Let’s start by looking at the bad news: Employee turnover is expensive! It’s estimated that in order to replace an employee, it can cost employers 6-9 months of that employee’s salary. A high turn over rate can significantly impact a company financially. This is just one of the many reasons’ employers should devise a superb strategy to improve retention. This process begins by looking at why remote employees leave. Many of the top reasons are preventable.
Before COVID-19, the feeling of burnout was a reality but now employees are dealing with the stress of a global pandemic on top of work-related stressors. This feeling of burnout can be very common among remote employees and a reason they might look to jump ship. To avoid employee burnout, employers need to take a proactive approach. This starts with distributing work evenly amongst team members. Managers should lead by example and strive for a work-life balance while encouraging their team members to do this same. This includes setting boundaries, taking frequent breaks, and using paid time off to recharge.
Company Culture is another common cause behind employee turnover. The popular saying goes, “People quit bosses, not jobs.” For remote employees, company culture is primarily communicated through interactions with coworkers and managers, so it is very important to create a supportive environment from the beginning. Fostering a positive, healthy company culture is an ongoing process. Training and open lines of communication can empower employees to share opinions and ideas. This can help create a more inviting culture and retain top talent.
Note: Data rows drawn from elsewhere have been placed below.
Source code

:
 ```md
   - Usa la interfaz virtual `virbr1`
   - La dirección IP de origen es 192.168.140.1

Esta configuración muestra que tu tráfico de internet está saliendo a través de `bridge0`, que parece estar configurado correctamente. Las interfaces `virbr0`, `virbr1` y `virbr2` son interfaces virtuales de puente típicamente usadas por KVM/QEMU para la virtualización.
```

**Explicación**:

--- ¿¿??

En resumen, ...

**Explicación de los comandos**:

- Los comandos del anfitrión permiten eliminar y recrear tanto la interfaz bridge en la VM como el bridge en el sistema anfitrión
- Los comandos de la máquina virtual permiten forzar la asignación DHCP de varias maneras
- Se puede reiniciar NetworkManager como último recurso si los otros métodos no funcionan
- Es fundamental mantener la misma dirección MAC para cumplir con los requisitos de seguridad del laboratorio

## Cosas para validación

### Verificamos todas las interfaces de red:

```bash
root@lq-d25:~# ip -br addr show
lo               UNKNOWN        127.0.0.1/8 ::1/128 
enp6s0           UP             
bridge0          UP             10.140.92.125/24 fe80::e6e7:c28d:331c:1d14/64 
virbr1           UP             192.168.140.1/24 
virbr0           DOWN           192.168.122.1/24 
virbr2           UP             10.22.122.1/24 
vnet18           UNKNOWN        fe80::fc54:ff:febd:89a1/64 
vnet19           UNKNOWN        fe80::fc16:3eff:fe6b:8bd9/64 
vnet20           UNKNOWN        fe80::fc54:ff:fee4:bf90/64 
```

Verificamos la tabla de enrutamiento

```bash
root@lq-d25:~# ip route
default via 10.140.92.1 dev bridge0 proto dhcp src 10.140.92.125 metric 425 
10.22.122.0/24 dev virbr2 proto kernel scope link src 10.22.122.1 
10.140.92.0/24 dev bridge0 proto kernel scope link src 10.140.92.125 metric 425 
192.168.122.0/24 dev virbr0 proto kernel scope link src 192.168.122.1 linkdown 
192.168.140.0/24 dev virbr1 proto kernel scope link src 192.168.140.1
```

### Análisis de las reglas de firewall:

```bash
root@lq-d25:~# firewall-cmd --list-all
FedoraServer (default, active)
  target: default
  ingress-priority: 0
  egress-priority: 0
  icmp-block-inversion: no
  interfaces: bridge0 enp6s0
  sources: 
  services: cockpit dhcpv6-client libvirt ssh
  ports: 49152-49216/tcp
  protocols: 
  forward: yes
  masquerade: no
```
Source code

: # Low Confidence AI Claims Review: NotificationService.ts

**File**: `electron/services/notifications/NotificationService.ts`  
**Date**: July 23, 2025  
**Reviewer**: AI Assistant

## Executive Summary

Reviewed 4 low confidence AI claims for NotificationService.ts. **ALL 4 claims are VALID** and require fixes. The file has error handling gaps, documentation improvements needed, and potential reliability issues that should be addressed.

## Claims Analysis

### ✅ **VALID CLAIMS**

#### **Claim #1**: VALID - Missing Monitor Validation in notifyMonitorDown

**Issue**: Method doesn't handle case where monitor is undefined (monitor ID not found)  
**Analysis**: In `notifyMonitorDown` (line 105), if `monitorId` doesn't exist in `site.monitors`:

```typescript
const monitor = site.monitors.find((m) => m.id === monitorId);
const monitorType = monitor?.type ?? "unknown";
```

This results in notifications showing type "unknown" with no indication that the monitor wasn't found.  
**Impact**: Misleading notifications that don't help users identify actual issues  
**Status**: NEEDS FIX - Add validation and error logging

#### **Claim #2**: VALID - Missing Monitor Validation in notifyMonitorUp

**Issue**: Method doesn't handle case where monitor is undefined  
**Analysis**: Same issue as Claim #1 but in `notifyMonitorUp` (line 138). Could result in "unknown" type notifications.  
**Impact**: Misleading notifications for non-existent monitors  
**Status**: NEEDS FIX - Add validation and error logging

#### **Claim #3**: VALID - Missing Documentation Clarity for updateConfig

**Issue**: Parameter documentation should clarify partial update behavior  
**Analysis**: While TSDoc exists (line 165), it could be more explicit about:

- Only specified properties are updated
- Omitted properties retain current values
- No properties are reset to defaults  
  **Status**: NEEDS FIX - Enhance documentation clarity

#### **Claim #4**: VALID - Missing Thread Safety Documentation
In today’s employment environment, employees are constantly looking for professional development opportunities. Many employees will leave a role they once loved due to the lack of development or upward mobility. Frequently remote work can be autonomous in nature, but this doesn’t mean remote employees don’t want to feel like their employer isn’t invested in their future. Working remotely can increase employees’ anxieties around being a valued team member and their future within the company. Professional development requires continued commitment by the employer and is ongoing throughout an employee’s tenure. Strong employee development plans can be helpful tools in driving continued growth. It is important for managers to work closely with employees to develop a plan tailored to their interest and skillset. Offering employees, the opportunity to assist on projects outside of their normal daily routine is another great way to increase professional development within the team.
Finding a high-quality employee is invaluable and in today’s remote working environment, employers cannot doubt the value of finding a top-notch remote employee. Remote employees save companies money, provide talent that isn’t available locally, and boost productivity levels. Remote work seems to be here to stay, once employers find a great addition it is worth taking action to make sure those employees stick around for the foreseeable future.